- Born: Archie Philip McDonald November 29, 1935 Beaumont, Texas, U.S.
- Died: August 16, 2012 (aged 76) Nacogdoches Medical Center, Nacogdoches, Texas

Notes

= Archie P. McDonald =

American historian and author of Texan topics

Archie Philip McDonald (November 29, 1935 – August 16, 2012) was an American historian with a focus on the history of Texas. He served as director of the East Texas Historical Association as well as editor of the East Texas Historical Journal, from 1971 until his 2008 retirement, a 37 year span. For over 40 years of his life, he was faculty at Stephen F. Austin State University, and during his tenure also served as the university's community liaison. By 1983, he had authored 16 books, largely about Texan history; that number had risen to over 20 by 2003.

== Personal life ==
Archie McDonald was married to Judy McDonald, mayor emeritus of Nacogdoches. Together they won the Ralph W. Steen Memorial East Texan of the Year Award in 2009.
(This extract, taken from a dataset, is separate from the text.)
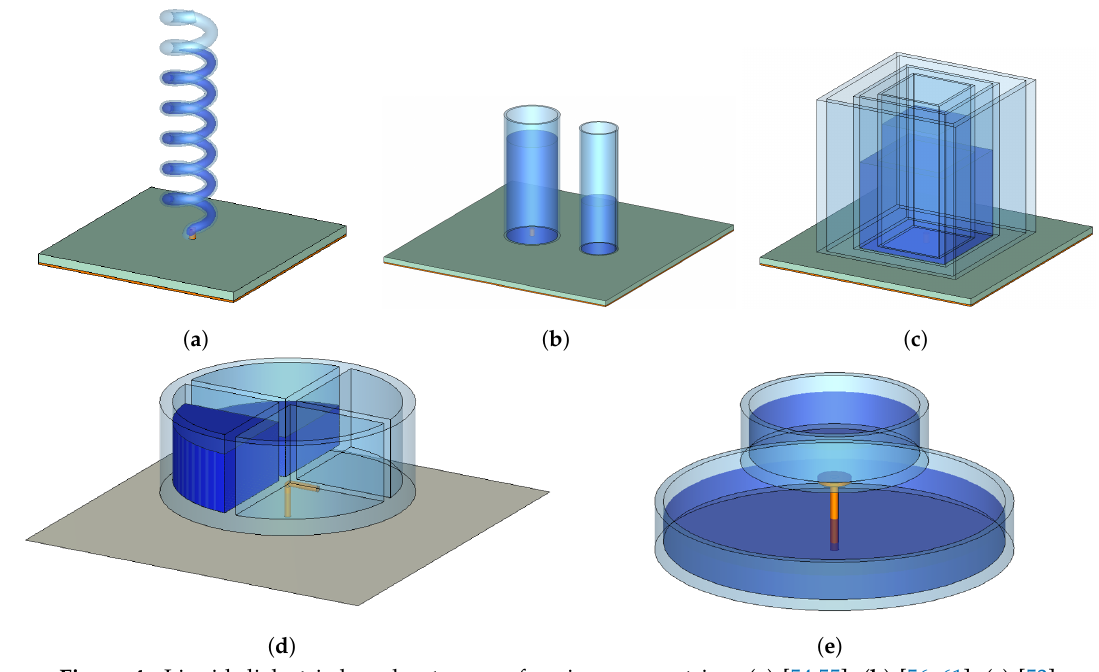
Figure 4. Liquid dielectric based antennas of various geometries. ( a ) [54,55], ( b ) [56–61], ( c ) [53], ( d ) [62], ( e )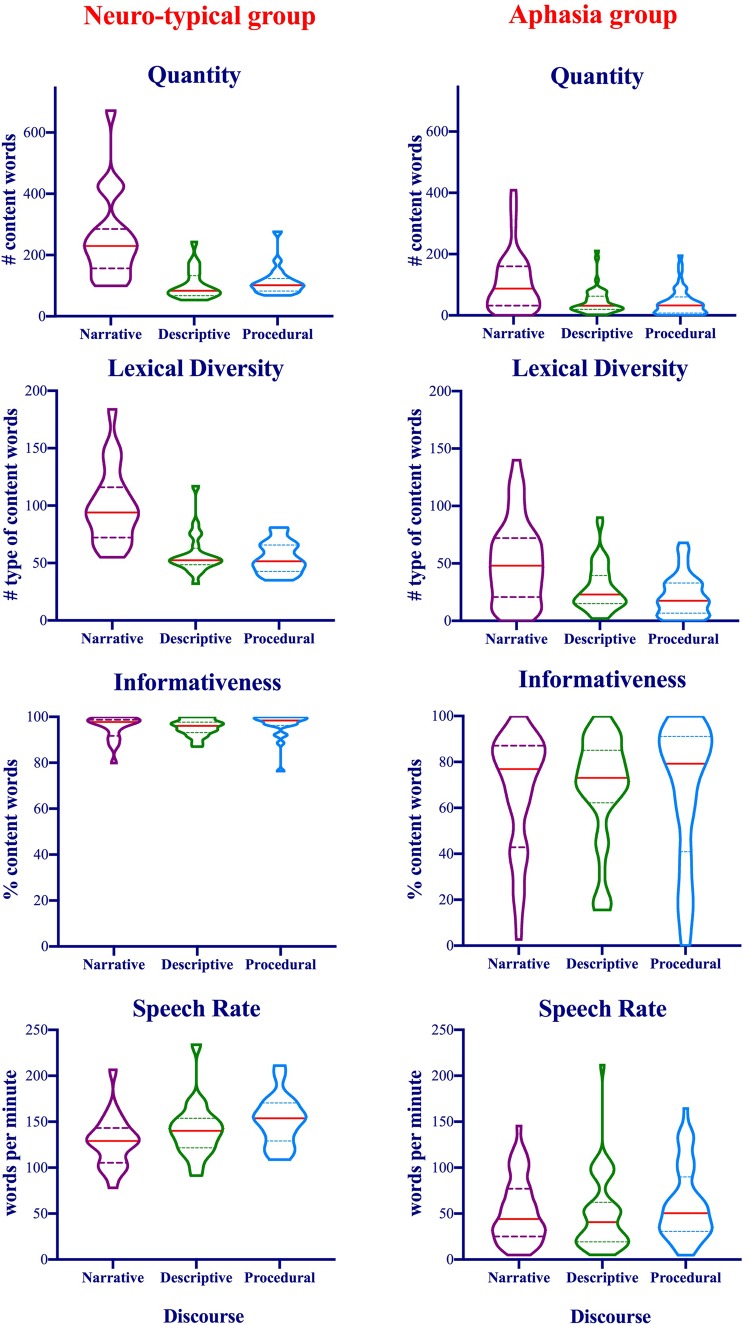

Violin plots showing the distribution of the data and the probability density of four connected speech measures produced during three discourse genres among both neurotypical and patients with aphasia groups. Straight red lines refer to the group median, top dotted lines refer to the third quartile, and bottom dotted lines refer to the first quartile.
Archie died on August 16, 2012, and his memorial service was held August 20.

=== Education ===
McDonald graduated from French High School in 1954, received a B.S. from Lamar University in 1958, an M.A. from Rice University in 1960, and his Ph.D. from Louisiana State University in 1965.

== Recognition ==
A speaker series, the Archie McDonald Speaker Series, was established in 2010 in honor of his impact. Other awards he received during his lifetime include the Mary Jon and J. P. Bryan Leadership in Education Award from the Texas State Historical Association (TSHA) in 2004, following a TSHA Fellowship in 1984. McDonald also served as president of TSHA from 1985 to 1986.